● **原文**:
◆ ◆ ◆ ◆ ◆
11月25日午前1時30分より、回転式掘削方法(RCB)によるコア採取を開始しましたが、掘削開始直後、無人探査機(ROV)のケーブルが掘削パイプに巻き付いてしまったため、掘削を中止し、掘削パイプを船上に回収しました。機器の点検により異常がないことを確認し、掘削地点を10mほど移動し、新しい掘削孔Hで機器の降下作業を再開しています。 乗船研究者は掘削孔Fで採取した21本のコアの計測と記載を完了し、コアからサンプルを採取する手順を研究者間で確認しました。通常のサンプリングに加えて、構造的に特に重要な部分のサンプリングに関しては、専門の作業グループを形成し、議論しています。

11.24, 2007
Day: 9

天候:半晴
サイト:C0001(NT2-03)(33°14’ N, 136°42’ E)

コア採取システムを一旦船上に回収し、11月24日13時00分に回転式掘削方法(RCB)によるコア採取に向けて掘削機器の降下を開始しました。乗船研究者は掘削孔Fで採取したコアの各種データ計測、肉眼による記載を続けています。前の研究航海で得られた掘削同時検層(LWD)のデータと、今回採取した実際のコアにおける断層などの地層の変形構造との比較検討を行っています。

11.23, 2007
Day: 8

天候:半晴
サイト:C0001(NT2-03)(33°14’ N, 136°42’ E)

掘削孔Fにおいて海底下220mまでコア採取を続けています。この掘削孔では、水圧式ピストンコア採取システム(HPCS)によって19本のコアを取得しました。11月23日午前6時00までに海底下約250mまで掘削しましたが、地層の変化により、このコア採取方法では掘進が難しくなってきたために、コア採取装置を別の方式(伸縮式コア採取システム:ESCS)に変更し、2本19m分のコアを採取しました。コアの回収率は、ほぼ100%ですが、掘削によるコアの乱れがX線CTスキャナー画像にて確認されたため、回転式掘削方法(RCB)に変更する判断をしました。
乗船研究者はコアの各種データ計測、肉眼による記載をフル体制で続けています。また2箇所の掘削孔での比較も行っています。構造地質の研究者は、地層の変形構造の詳細な記載を行っています。

11.22, 2007
Day: 7

天候:半晴
サイト:C0001(NT2-03)(33°14’ N, 136°42’ E)

第1次研究航海(IODP Expedition 314)から通算して、本サイト(C0001(NT2-03))で6番目となる掘削孔Fにおいて、水圧式ピストンコア採取システム(HPCS)によるコア採取を行っています。約2時間に1回の頻度でコアが船上に回収されてきています。コア処理の改善点などを常に検討しながら、乗船研究者はコアの処理を続けています。10番目のコアが船上に回収された際、コアを1.5mに切断するエリアで、コアが入ったプラスティック製のケース(コアライナー)が破損しました。これは、堆積物中に多量のガスが含まれており、膨張した為と考えられます。ガスが多く含まれている地層なので、注意して作業にあたっています。

11.21, 2007
Day: 6

天候:半晴
サイト:C0001(NT2-03)(33°14’ N, 136°42’ E)
◆ ◆ ◆ ◆ ◆
● **データ部**:

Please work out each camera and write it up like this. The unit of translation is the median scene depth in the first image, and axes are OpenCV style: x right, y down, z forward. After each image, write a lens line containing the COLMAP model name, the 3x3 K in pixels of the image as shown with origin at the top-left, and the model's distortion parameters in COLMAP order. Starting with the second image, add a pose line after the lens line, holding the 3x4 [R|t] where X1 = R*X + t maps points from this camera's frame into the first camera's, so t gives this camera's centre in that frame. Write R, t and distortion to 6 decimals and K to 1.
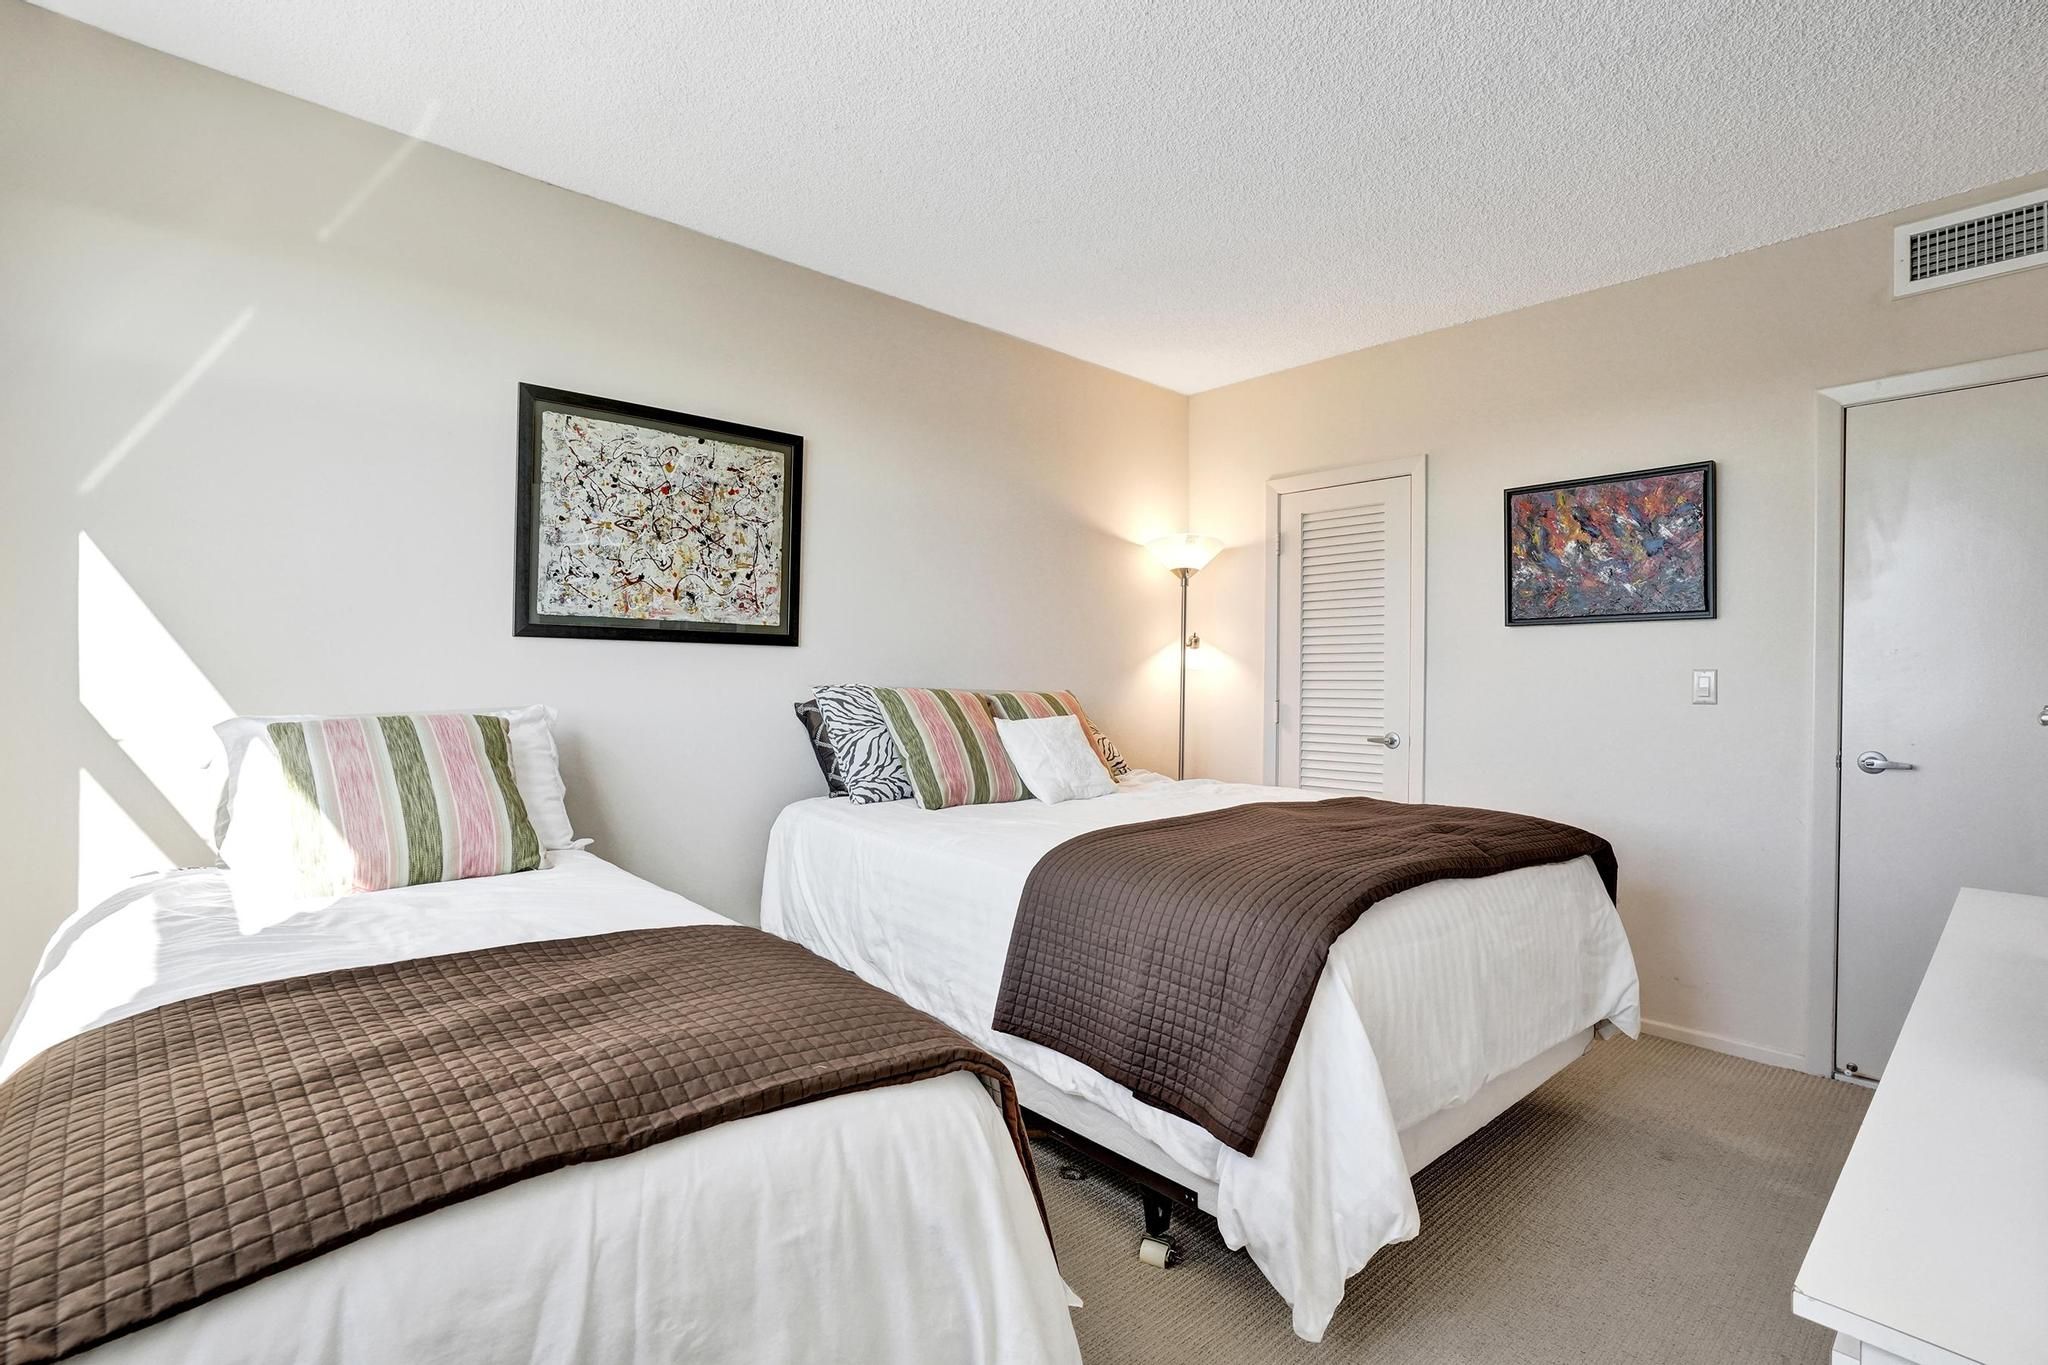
lens RADIAL K [[948.5, 0, 1021.6], [0, 948.5, 673.2], [0, 0, 1]] dist [-0.068435, 0.023272]
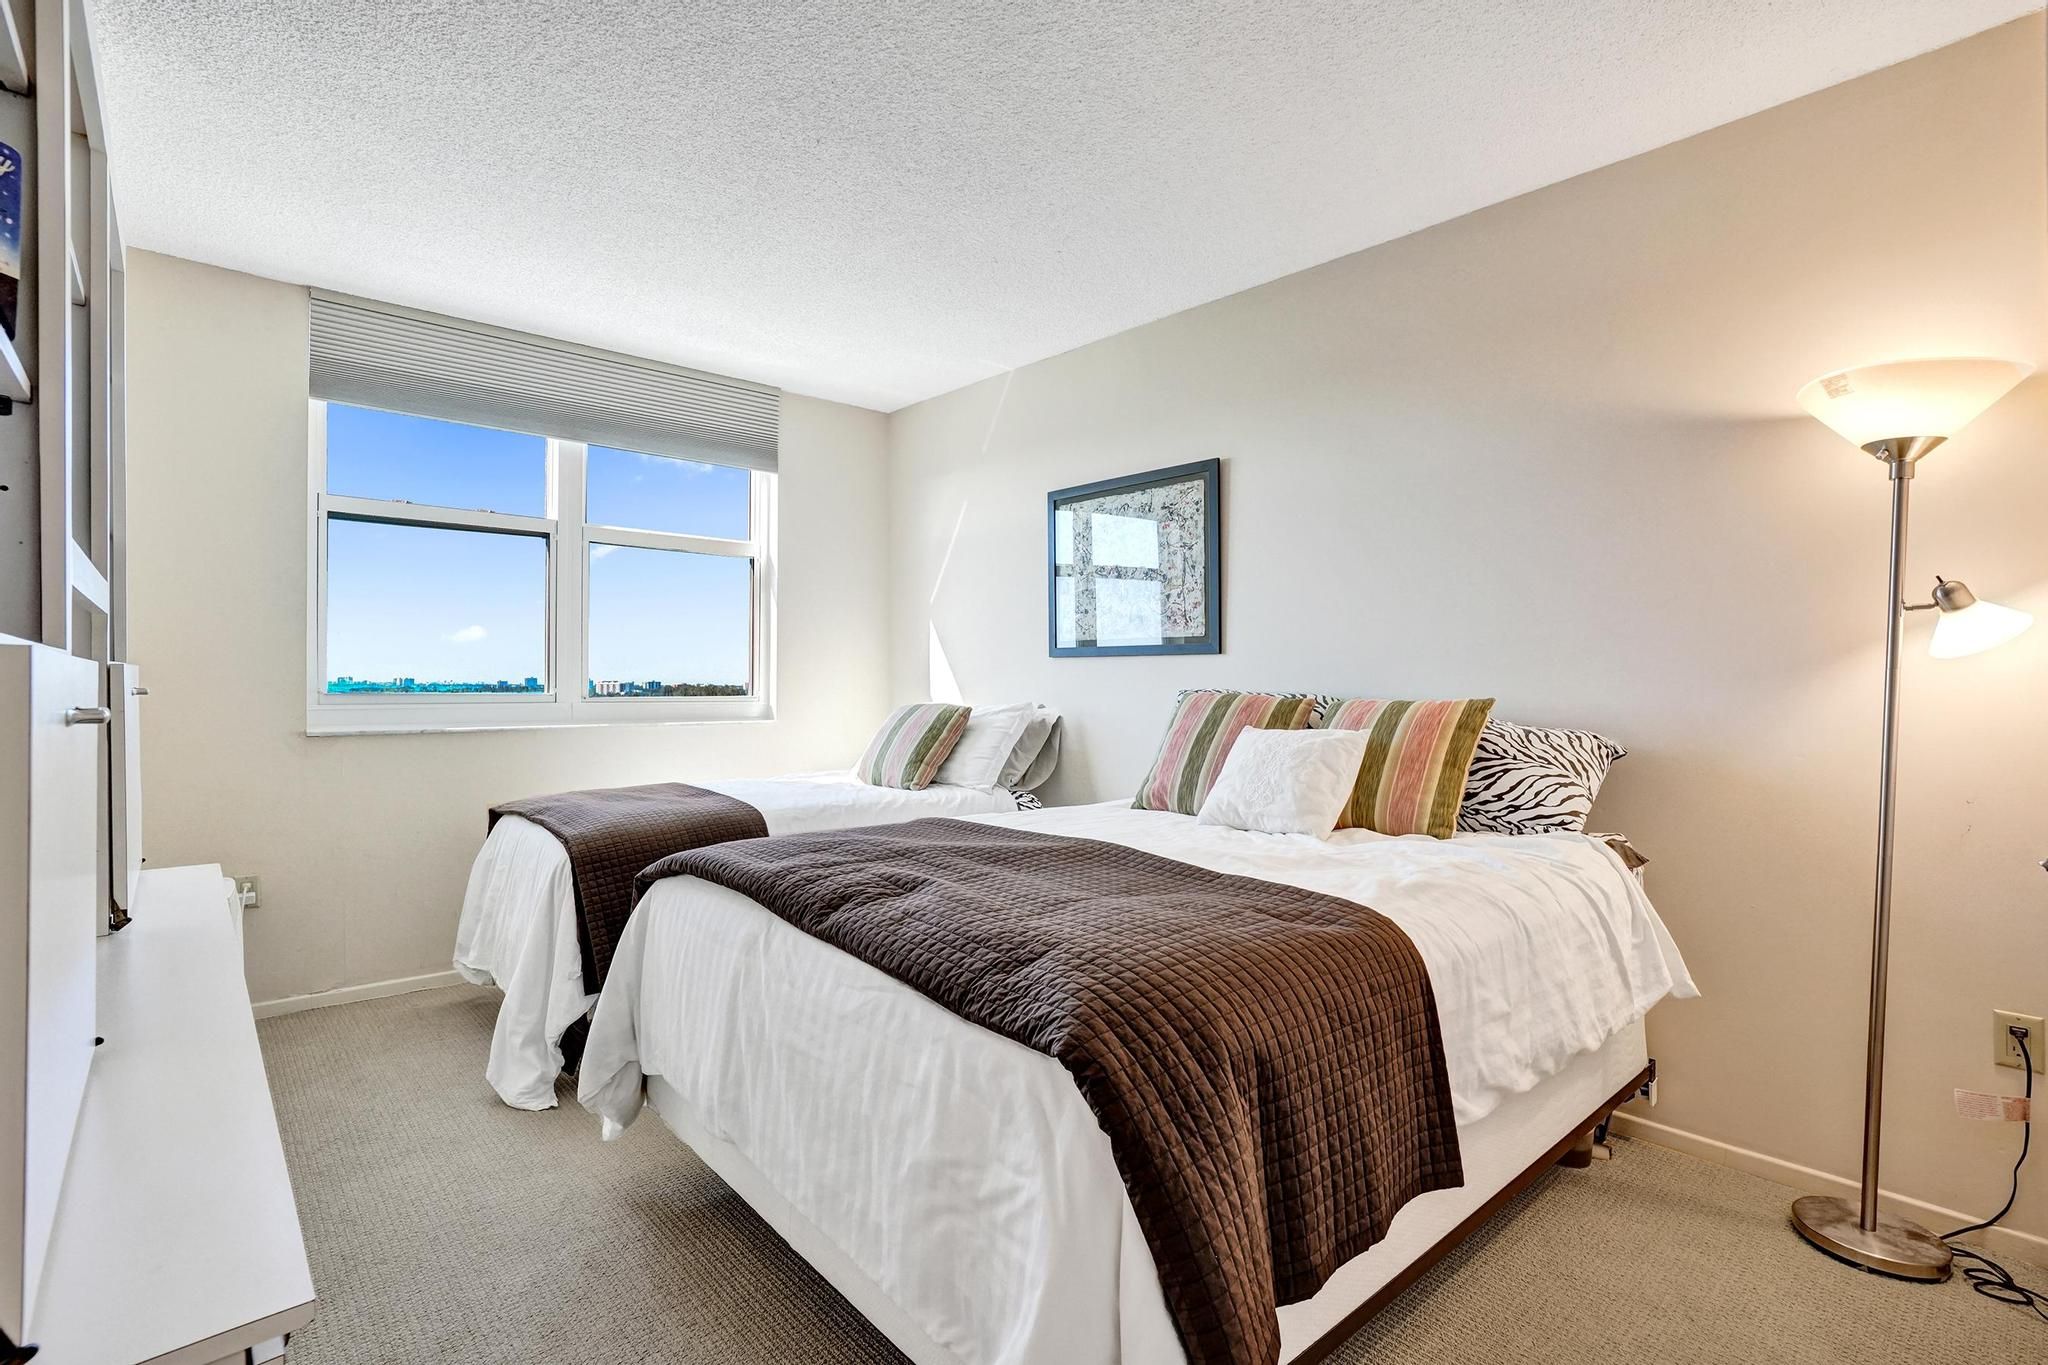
lens RADIAL K [[948.5, 0, 1021.6], [0, 948.5, 673.2], [0, 0, 1]] dist [-0.068435, 0.023272]
pose [[0.009743, -0.022702, -0.999695, 0.849694], [-0.000282, 0.999742, -0.022705, 0.018514], [0.999952, 0.000503, 0.009734, 0.782479]]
◆ ◆ ◆ ◆ ◆
● **課題**:
• a. 原文のうち「11月25日午前1時30分よ」から「プを形成し、議論しています。」までを、両端を含めて書き写しなさい。
• b. 原文によると、11月25日に回転式掘削方法(RCB)によるコア採取を始めた直後、掘削を中止したのはなぜですか。

● **解答**:
• a.
11月25日午前1時30分より、回転式掘削方法(RCB)によるコア採取を開始しましたが、掘削開始直後、無人探査機(ROV)のケーブルが掘削パイプに巻き付いてしまったため、掘削を中止し、掘削パイプを船上に回収しました。機器の点検により異常がないことを確認し、掘削地点を10mほど移動し、新しい掘削孔Hで機器の降下作業を再開しています。 乗船研究者は掘削孔Fで採取した21本のコアの計測と記載を完了し、コアからサンプルを採取する手順を研究者間で確認しました。通常のサンプリングに加えて、構造的に特に重要な部分のサンプリングに関しては、専門の作業グループを形成し、議論しています。

• b. 無人探査機(ROV)のケーブルが掘削パイプに巻き付いてしまったためです。